Being the first and the corresponding author, our team provided the first, and a detailed discussion emphasized the importance of aromatic compounds observed by the nuclear magnetic resonance (NMR), which may contribute to the depleted radiocarbon of the DOC. The main conclusion is that most DOC in ridge flank hydrothermal fluids results from the selective removal of seawater DOC, leaving behind isotopically depleted and non-reactive fractions. We included the Pacific warm ridge flank data, making the findings global when taken with the Atlantic data reported by Walter et al. 2018. Furthermore, we identified that isotopically enriched seawater DOC is removed in the hydrothermal flow paths, leaving isotopically depleted seawater DOC in basaltic basement fluids. Finally, we provided the first quantitative data demonstrating the net addition of aromatic compounds to crustal fluids, either through transformation and/or synthesis of aromatic compounds within the warm (65 °C) ridge-flank basaltic basement. Thus, chemolithoautotrophic or methanotrophic production in the subsurface is not a primary contributor to DOC within this system's deep crustal hydrothermal fluids.
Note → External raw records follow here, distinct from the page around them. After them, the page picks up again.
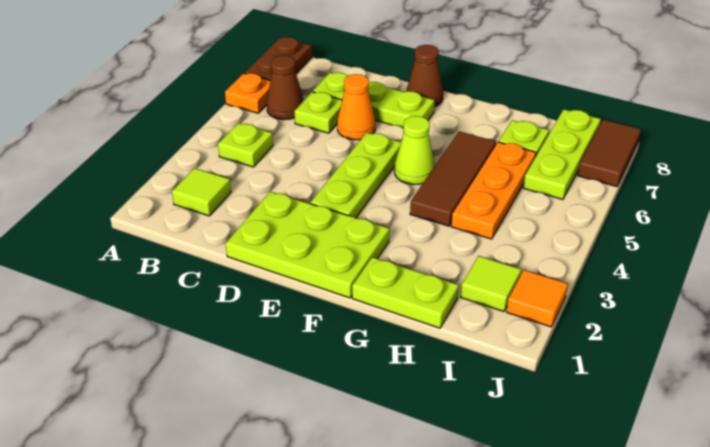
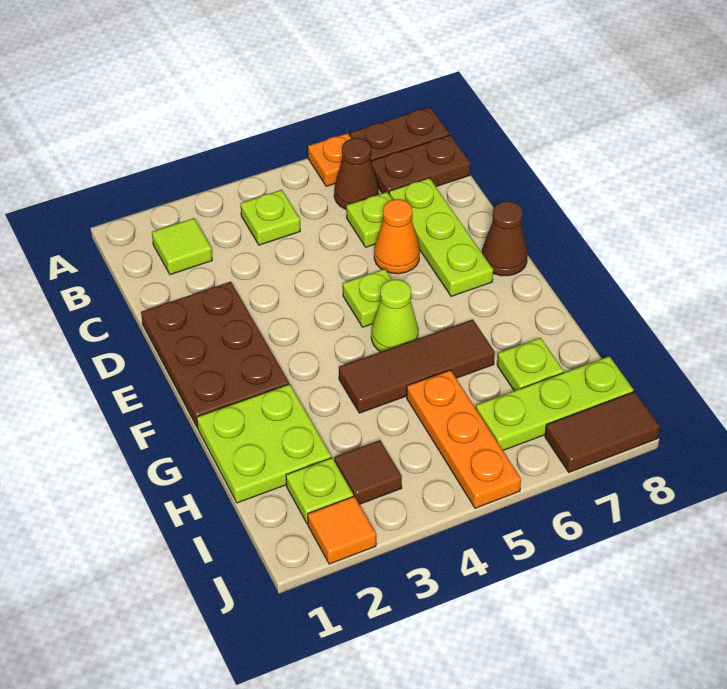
none -> brown plate B7:B8 level 1
lime plate D1:F2 level 1 -> brown plate D1:F2 level 1
lime plate E3:E5 level 1 -> lime plate E5 level 1
lime plate G1:H1 level 1 -> lime plate G1:H2 level 1
orange plate H4:H6 level 1 -> orange plate H5:J5 level 1
lime tile I2 level 1 -> lime plate I2 level 1
none -> brown tile I3 level 1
Lin, H.-T.*, Hsieh, C. C., Repeta, D. J., Rappé, M. S. (2020) Sampling of basement fluids via Circulation Obviation Retrofit Kits (CORKs) for dissolved gases, fluid fixation at the seafloor, and the characterization of organic carbon. MethodsX, 7, 101033 (2-yr IF: 1.84).
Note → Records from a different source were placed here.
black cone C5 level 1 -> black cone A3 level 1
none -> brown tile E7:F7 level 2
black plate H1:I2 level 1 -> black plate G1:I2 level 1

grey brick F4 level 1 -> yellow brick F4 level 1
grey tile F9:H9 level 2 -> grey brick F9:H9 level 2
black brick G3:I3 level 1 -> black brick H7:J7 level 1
The exploration of the chemoautotrophic hydrothermal ecosystems in the deep ocean requires precise sampling on the seafloor. Efficient usage of the human-occupied deep submersible vehicles (HOV) or the remotely operated vehicles (ROV) guarantees fruitful research cruises. It was an impossible challenge to collect hydrothermal fluids of high integrity up to tens of liters. The deep-sea sampling technique can be applied to extend our understanding of the deep-sea hydrothermal systems.
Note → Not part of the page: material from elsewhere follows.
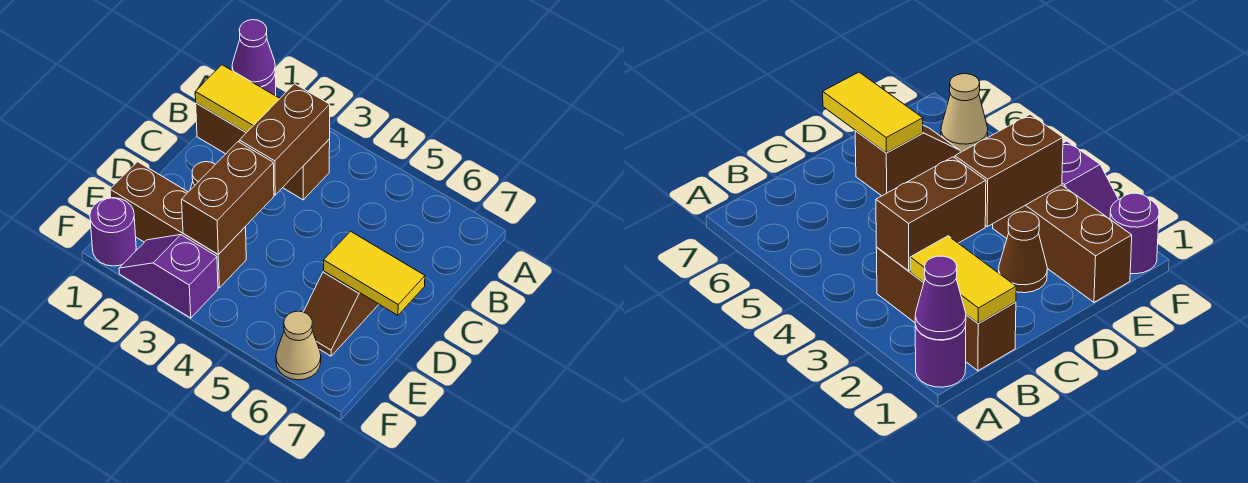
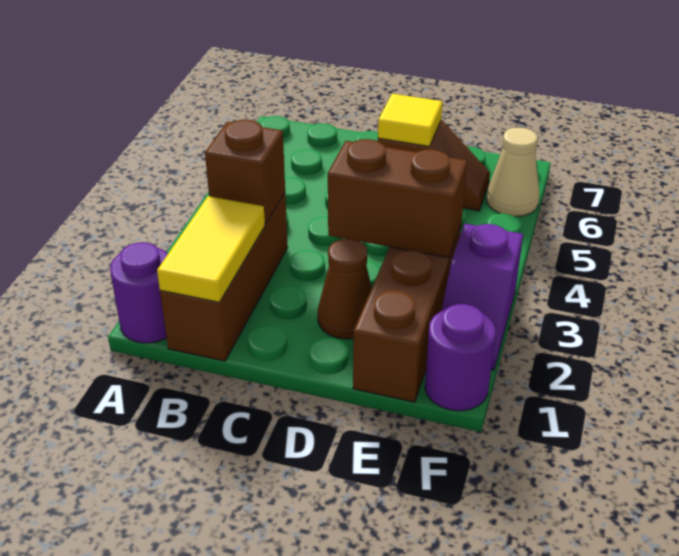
purple cone A1 level 2 -> none
brown brick B3:C3 level 2 -> brown brick B3 level 2
yellow tile D6:D7 level 2 -> yellow tile D6 level 2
Being the leading role of the deep-sea sampling team and the first and corresponding author, I provide details of an HOV or ROV-assisted hydrothermal fluid sampling system. It featured a mobile pumping system (MPS) and included a fluid trap from which a gastight sampler can withdraw fluids. We also applied the MPS to demonstrate the value of fixing samples at the seafloor to determine redox-sensitive dissolved iron concentrations and speciation measurements. To make the best use of the deep-sea landers, we describe a miniature and mobile version of a named GeoMICROBE (MGM) sled, which permits rapid turn-over and is relatively easy for preparation and operation. MGM is capable of collecting fluid samples, filtering suspended particles, and extracting organic compounds. We validate this approach by demonstrating the seafloor extraction of hydrophobic organics from a large volume (247L) of hydrothermal fluids.